2026年7月3日に公開されたこの画像は、球状星団を赤、白、青の色調で示している。これは、異なる恒星の温度を表すために色を割り当てる標準的なハッブル画像処理の結果である。青い星が最も高温で、赤い星は比較的低温である。
メシエ3(NGC 5272としても知られる)は、地球から約34,000光年の距離にある。1764年5月3日、フランスの天文学者シャルル・メシエによって初めて発見された。彼が有名なカタログのために自ら発見した最初の天体であり、当初は星雲と誤認していた。同僚のフランス人天文学者ピエール・メシャンとアントワーヌ・ダルキエも同年に独立して観測し、1784年にウィリアム・ハーシェルが個々の星を分解して、星団としての正体を確認した。
科学的に重要な星団
この画像は、天の川銀河の球状星団の約半数を調査し、銀河形成の詳細な年代記を構築するために設計されたハッブル・トレジャリープログラムの一環である。このプログラムは、ハッブルの掃天用高性能カメラと広視野カメラ3を使用して、これらの古代の恒星の都市国家を前例のない詳細さで捉えている。

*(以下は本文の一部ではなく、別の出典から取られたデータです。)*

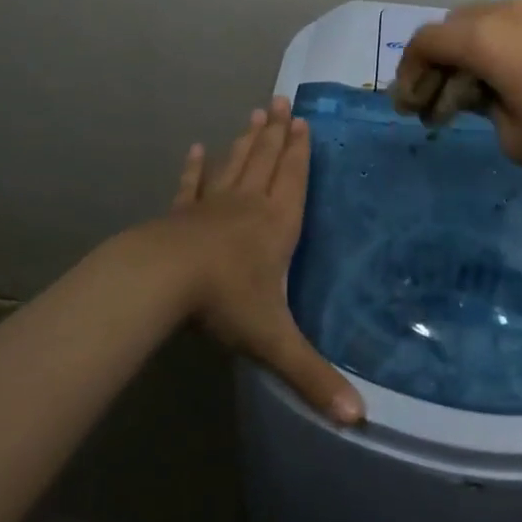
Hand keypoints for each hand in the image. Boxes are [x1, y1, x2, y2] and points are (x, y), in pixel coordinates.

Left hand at [153, 97, 363, 424]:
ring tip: (255, 114)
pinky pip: (192, 185)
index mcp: (276, 225)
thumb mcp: (275, 340)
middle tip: (281, 101)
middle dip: (276, 134)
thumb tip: (360, 420)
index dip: (300, 152)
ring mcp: (211, 206)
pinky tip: (196, 149)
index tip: (302, 122)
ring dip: (246, 140)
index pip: (293, 180)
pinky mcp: (181, 214)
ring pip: (235, 164)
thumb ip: (314, 377)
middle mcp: (248, 206)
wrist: (161, 280)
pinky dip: (195, 168)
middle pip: (266, 162)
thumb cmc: (225, 301)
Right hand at [397, 0, 521, 171]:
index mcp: (484, 39)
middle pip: (453, 26)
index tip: (410, 105)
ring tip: (486, 88)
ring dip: (474, 51)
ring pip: (489, 20)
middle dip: (439, 63)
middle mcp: (506, 10)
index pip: (426, 42)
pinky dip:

メシエ3は、240個以上のこと座RR型変光星を含むことで特に注目に値する。これは天の川銀河の球状星団の中で最多である。これらの古くて脈動する星々は、宇宙距離を測定するための標準光源として機能し、この星団を天文学者にとって重要な較正点としている。

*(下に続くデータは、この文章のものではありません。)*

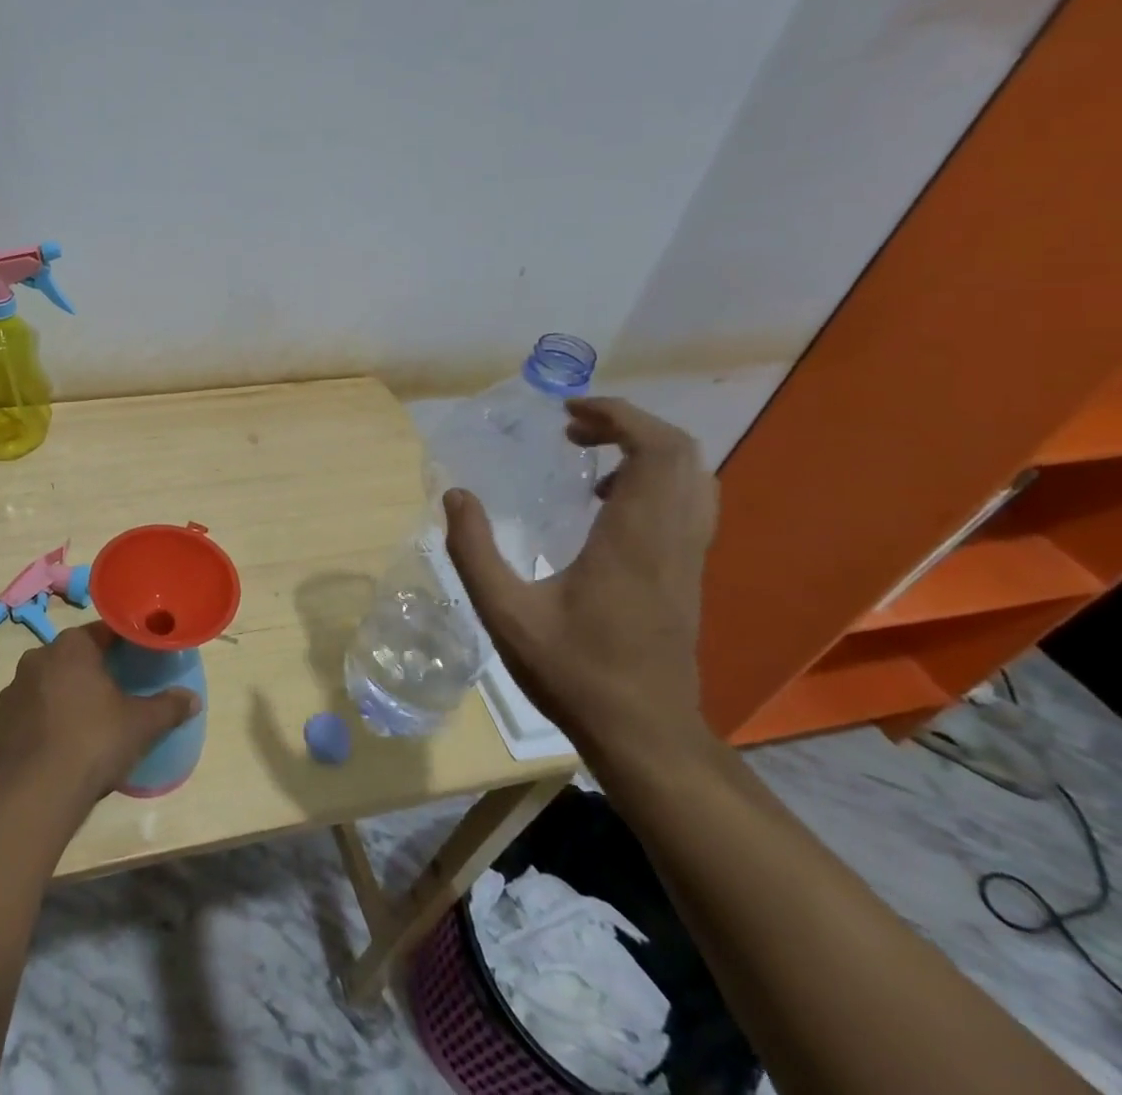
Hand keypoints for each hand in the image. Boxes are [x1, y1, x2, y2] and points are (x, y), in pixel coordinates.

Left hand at [0, 623, 200, 807]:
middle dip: (93, 672)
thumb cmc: (92, 742)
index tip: (138, 660)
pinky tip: (57, 748)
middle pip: (74, 657)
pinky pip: (28, 714)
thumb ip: (168, 707)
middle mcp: (37, 657)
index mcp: (72, 646)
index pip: (104, 632)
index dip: (124, 645)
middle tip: (116, 695)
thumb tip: (193, 699)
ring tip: (85, 726)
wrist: (31, 794)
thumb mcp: (140, 725)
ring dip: (64, 697)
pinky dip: (43, 723)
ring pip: (48, 684)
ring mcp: (12, 690)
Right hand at [443, 396, 716, 760]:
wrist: (645, 735)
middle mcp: (672, 538)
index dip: (618, 415)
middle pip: (681, 453)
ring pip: (692, 477)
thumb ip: (474, 550)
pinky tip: (605, 503)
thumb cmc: (573, 672)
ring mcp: (688, 557)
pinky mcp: (688, 574)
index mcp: (634, 539)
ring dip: (645, 449)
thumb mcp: (504, 612)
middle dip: (629, 424)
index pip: (655, 449)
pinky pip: (687, 502)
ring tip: (589, 454)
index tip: (569, 411)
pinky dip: (653, 479)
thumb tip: (454, 496)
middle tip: (573, 428)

この星団はまた、約70個の青色はぐれ星候補を抱えている。これらの星は、その環境としては異常に若く明るく見える。青色はぐれ星は、伴星から質量を引きはがすか、伴星と合体することで若返ると考えられており、M3はこの種の星が最初に特定された星団である。
二つの集団の物語
この星団は約114億歳であり、その形成は宇宙の歴史の初期に位置づけられる。しかし、その中で天文学者は2つの異なる星の集団を特定しており、メシエ3自体が、元々は後に天の川銀河に飲み込まれた矮小銀河のメンバーであった2つの球状星団の古代の合体の結果である可能性を示唆している。
これにより、M3は単なる美しい画像以上のものとなっている。それは銀河集合の化石であり、天の川銀河がより小さな隣接銀河を飲み込むことでまだ成長していた時代の遺物である。その恒星集団を詳細に研究することは、天文学者が私たちの銀河のような銀河が宇宙の時間をかけてどのように構築されたかを理解するのに役立つ。
ハッブルのトレジャリープログラムはこの作業を継続しており、メシエ3は調査の基準星団の一つとなっている。M3は暗い空の下で双眼鏡で観測可能であり、X線から電波まで電磁スペクトル全体にわたって観測されてきた。新しいハッブル画像は、可視光および近赤外光で星団を紹介し、その複雑な歴史の物語を語る恒星の年齢と組成の層を明らかにしている。